As the Armstrong Science Library in BiHall closed last fall, the Quantitative Center (Q-Center) was implemented in its former space, welcoming STEM students to a collaborative study spot. Meanwhile, the project of relocating Armstrong’s collections presented difficulties for librarians, a challenge that may resurface when items from the Middlebury Institute of International Studies at Monterey (MIIS) will have move to Middlebury’s campus after its closure.
The renovation was a heavy lift for library staff, according to Special Collections Outreach Specialist Mikaela Taylor, who wrote an article about Armstrong’s legacy. Armstrong originally housed 100,000 volumes, including maps and government documents, though that number had been reduced to 40,000 by the start of renovations. From fall 2024 to Jan. 2025, librarians weighed what to keep and what to get rid of while facing staff shortages.
With the help of faculty, they reviewed how many times and how recently each item had circulated. If a book in the library had held for over 10 years had only been checked out once or twice in the past decade, it went under consideration for the chopping block. Most books that had been acquired in the past decade were kept regardless of circulation numbers. By the end of the delegation, only 20,000 books remained. Others were donated, recycled or sold to Better World Books, a third-party vendor and nonprofit.
Librarians had to take careful measures when it came to Armstrong’s collection of government documents and maps. Strictly following government policies, government documents were either deaccessioned or moved to the Davis Family Library.
Preservation Manager Joseph Watson coordinated the sale of flat map cases to historical societies, libraries and nonprofits. Outdated topographical maps, many already digitized, were offered to academic departments, antique stores and the public.
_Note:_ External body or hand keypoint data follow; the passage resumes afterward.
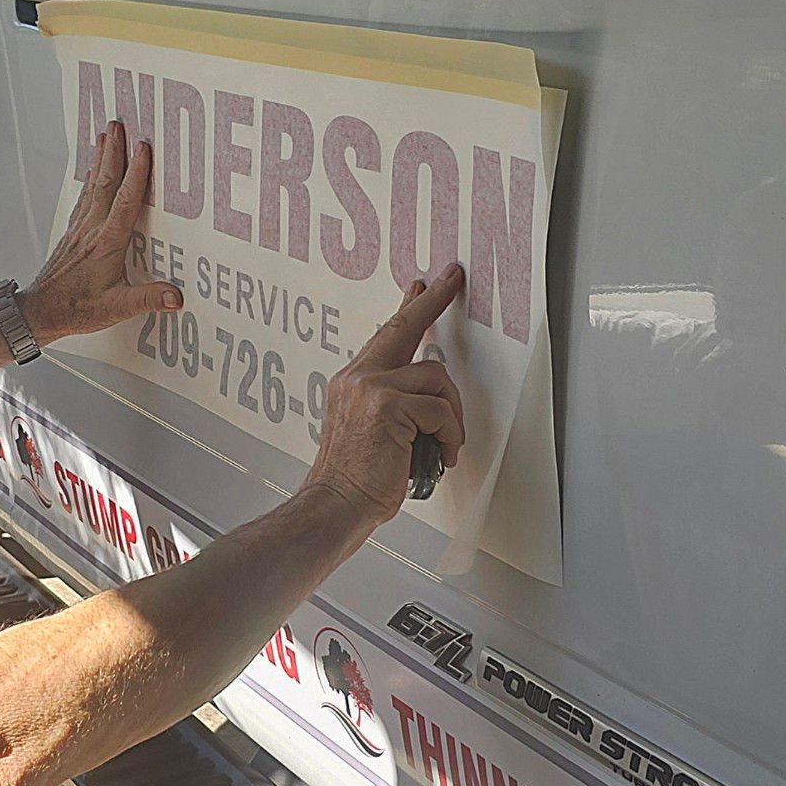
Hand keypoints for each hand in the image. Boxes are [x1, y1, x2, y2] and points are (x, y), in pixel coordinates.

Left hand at [22, 122, 180, 342]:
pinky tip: (93, 170)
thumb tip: (176, 296)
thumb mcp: (115, 307)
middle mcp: (92, 229)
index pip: (126, 200)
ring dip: (101, 158)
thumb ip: (147, 299)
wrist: (39, 312)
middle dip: (114, 151)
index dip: (137, 172)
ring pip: (93, 184)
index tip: (144, 148)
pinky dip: (91, 176)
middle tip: (120, 124)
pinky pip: (84, 195)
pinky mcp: (72, 232)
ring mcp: (80, 228)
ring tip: (106, 135)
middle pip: (106, 181)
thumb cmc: (75, 308)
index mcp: (106, 242)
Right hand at [302, 264, 466, 527]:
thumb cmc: (353, 480)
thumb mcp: (367, 431)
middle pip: (404, 326)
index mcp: (351, 382)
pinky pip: (441, 410)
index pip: (386, 334)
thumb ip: (389, 405)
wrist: (334, 506)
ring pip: (435, 377)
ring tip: (445, 444)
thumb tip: (426, 399)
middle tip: (451, 279)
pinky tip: (441, 455)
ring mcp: (369, 388)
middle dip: (433, 301)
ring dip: (451, 415)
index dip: (409, 307)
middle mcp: (356, 377)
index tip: (422, 286)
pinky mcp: (388, 406)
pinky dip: (450, 435)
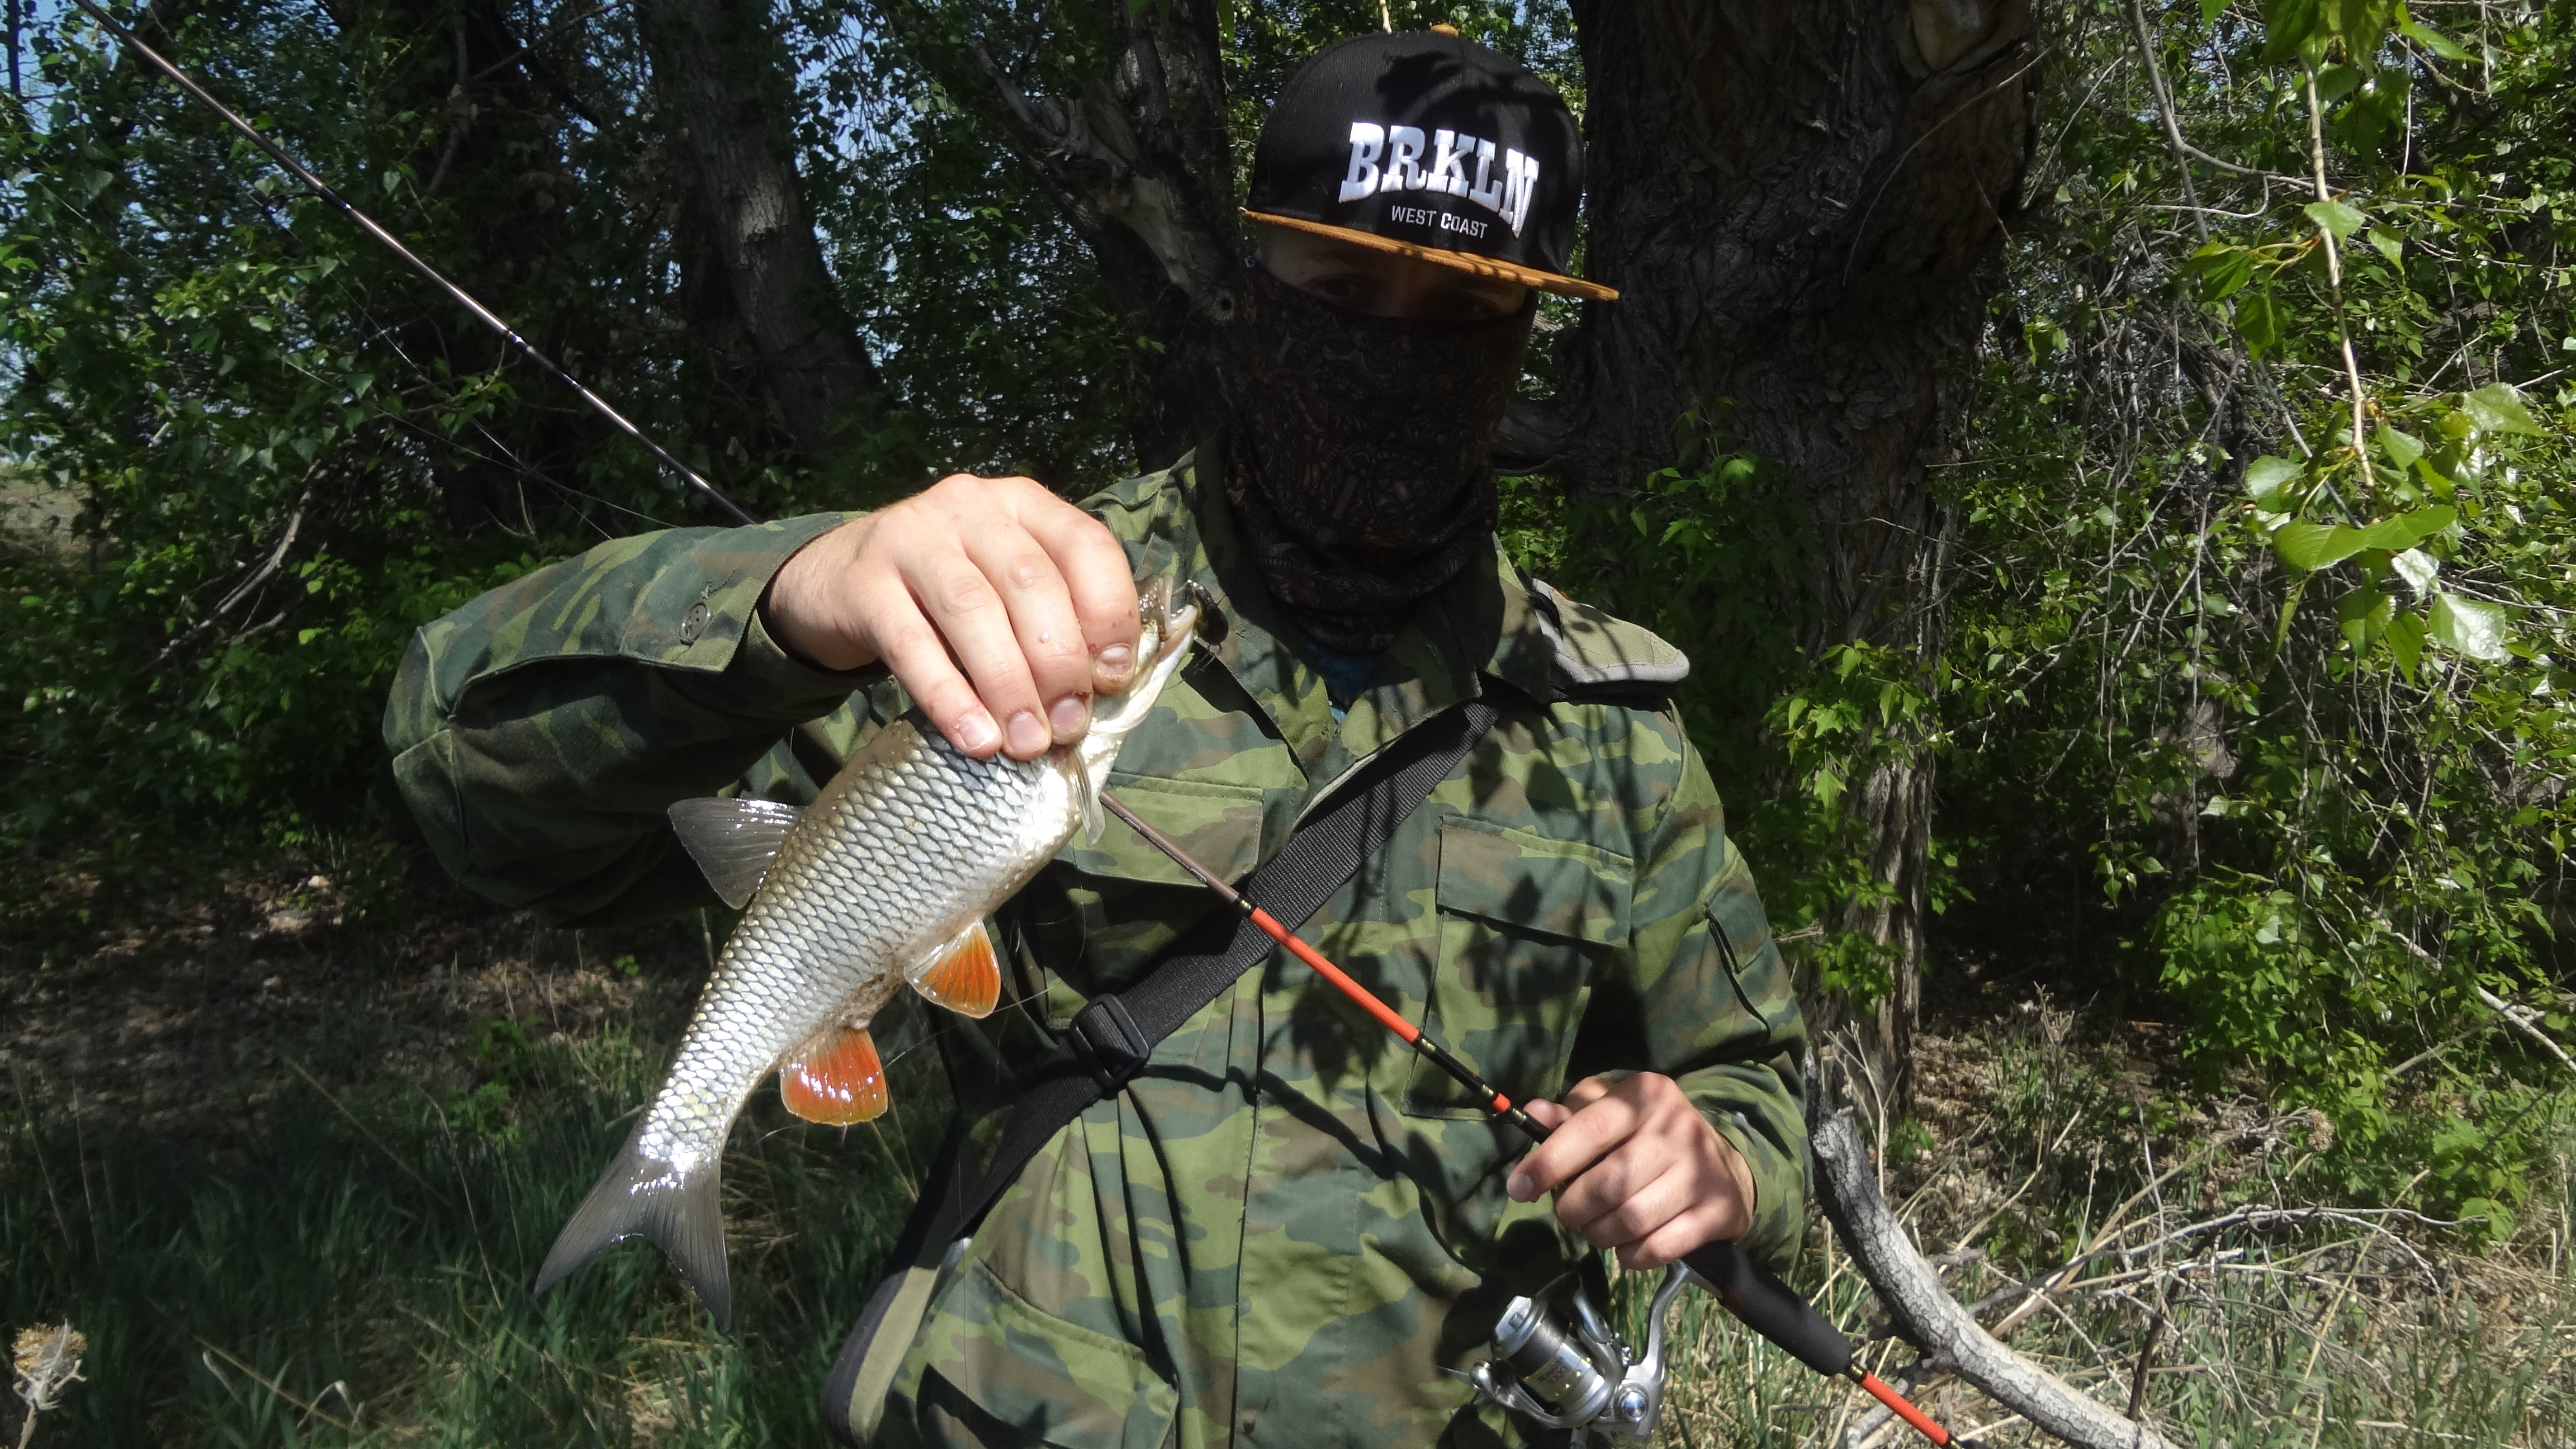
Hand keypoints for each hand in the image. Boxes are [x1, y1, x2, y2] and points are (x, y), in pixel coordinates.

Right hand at [762, 473, 1139, 759]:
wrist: (836, 580)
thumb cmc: (944, 595)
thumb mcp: (1004, 588)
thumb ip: (1053, 619)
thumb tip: (1098, 692)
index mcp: (1023, 504)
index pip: (1085, 545)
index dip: (1108, 613)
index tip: (1112, 679)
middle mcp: (970, 507)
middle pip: (1030, 581)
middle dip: (1059, 662)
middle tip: (1069, 726)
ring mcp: (911, 536)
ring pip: (973, 610)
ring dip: (1008, 685)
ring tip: (1026, 742)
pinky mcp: (863, 581)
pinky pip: (911, 645)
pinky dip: (950, 698)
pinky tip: (976, 739)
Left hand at [1505, 1073, 1753, 1270]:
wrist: (1724, 1167)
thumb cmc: (1650, 1136)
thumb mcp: (1612, 1110)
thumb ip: (1571, 1114)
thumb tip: (1534, 1113)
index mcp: (1646, 1095)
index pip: (1589, 1130)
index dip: (1548, 1163)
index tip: (1520, 1187)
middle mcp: (1678, 1129)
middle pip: (1607, 1185)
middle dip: (1573, 1208)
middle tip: (1569, 1212)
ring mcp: (1701, 1172)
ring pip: (1630, 1221)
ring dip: (1599, 1235)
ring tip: (1596, 1227)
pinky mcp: (1717, 1212)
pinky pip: (1658, 1248)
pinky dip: (1631, 1255)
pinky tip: (1627, 1245)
Those that could not be reused were recycled.
By Oct. 2024, circulation specialists determined that Davis’ lower stacks could house much of the collection, and over two months, thousands of books were shifted to create space. The college hired a moving company to transport the collection, while Circulation Specialist Todd Sturtevant polished up the stacks, establishing a temporary holding place in the Davis lower level. Over the next year or two, Sturtevant will manage the integration of items in the Armstrong collection into Davis’ main stacks.
The closure of MIIS and the transition of the Arabic, Italian and Portuguese Language Schools from Bennington to Middlebury’s campus in summer 2027 will soon add more pressure to Davis’ already limited capacity. The Armstrong transition came just as Davis had deaccessioned enough material to make space for new acquisitions, but accommodating additional collections will test a staff that numbers only 35.
The basement floor of BiHall formerly housed the Armstrong Science Library collections. Renovations over the summer transformed it into a study and tutoring space.
The new Q-Center reflects a broader shift in STEM transitioning to digital research. Over the past decade, students and faculty have increasingly turned to databases for current journal articles instead of browsing Armstrong’s physical collections.
“Science is more of a current-journal-article-type discipline,” Director of Discovery and Access Services Terry Simpkins said. “Books that are 10, 15, 20 years or older have a limited use in a program like ours.”
Libraries have been adapting to the digital age for decades. According to Simpkins, the majority of the library budget at Middlebury goes towards various paid journal subscriptions and databases, outnumbering spending on physical volumes by 10:1.
However, Watson believes that physical objects, especially those in Special Collections, will only increase in value as the world becomes digital.
“The idea of books as an object, not just something you can read, is almost like a work of art in itself,” Watson said. “The way the book is bound, the way it was printed, those things will become more interesting to people.”
The Q-Center now anchors the transition to increasing digital resources, supporting data-driven learning in place of Armstrong’s shelves. They have 80 student tutors, five full-time general quantitative tutors and 10 assistants. Every day students fill the seats at its tables, attending faculty office hours, receiving academic support from their peers or finding time to focus in the former Armstrong reading room, which has remained a silent study space.
“Our faculty and staff benefit from help-seeking, and so do our students,” Q-Center director Lauren Kodonowy wrote in an email to The Campus. “We aim to make the Q-Center ‘the place to be’ if you want to thrive as a learner, user, and teacher of quantitative skills.”
Data librarians work with students on-site, while those in Davis work hard to ensure access to the latest research online. As the question of further digitization looms large, Middlebury’s libraries will have to continue to adapt.
Correction 9/26/25: A previous version of this article stated that if books had not been checked out in over a decade, they were deaccessioned. It has been updated to better reflect that if a book the library owned for more than a decade had been checked out once or no times in over a decade, it went under consideration for deaccession.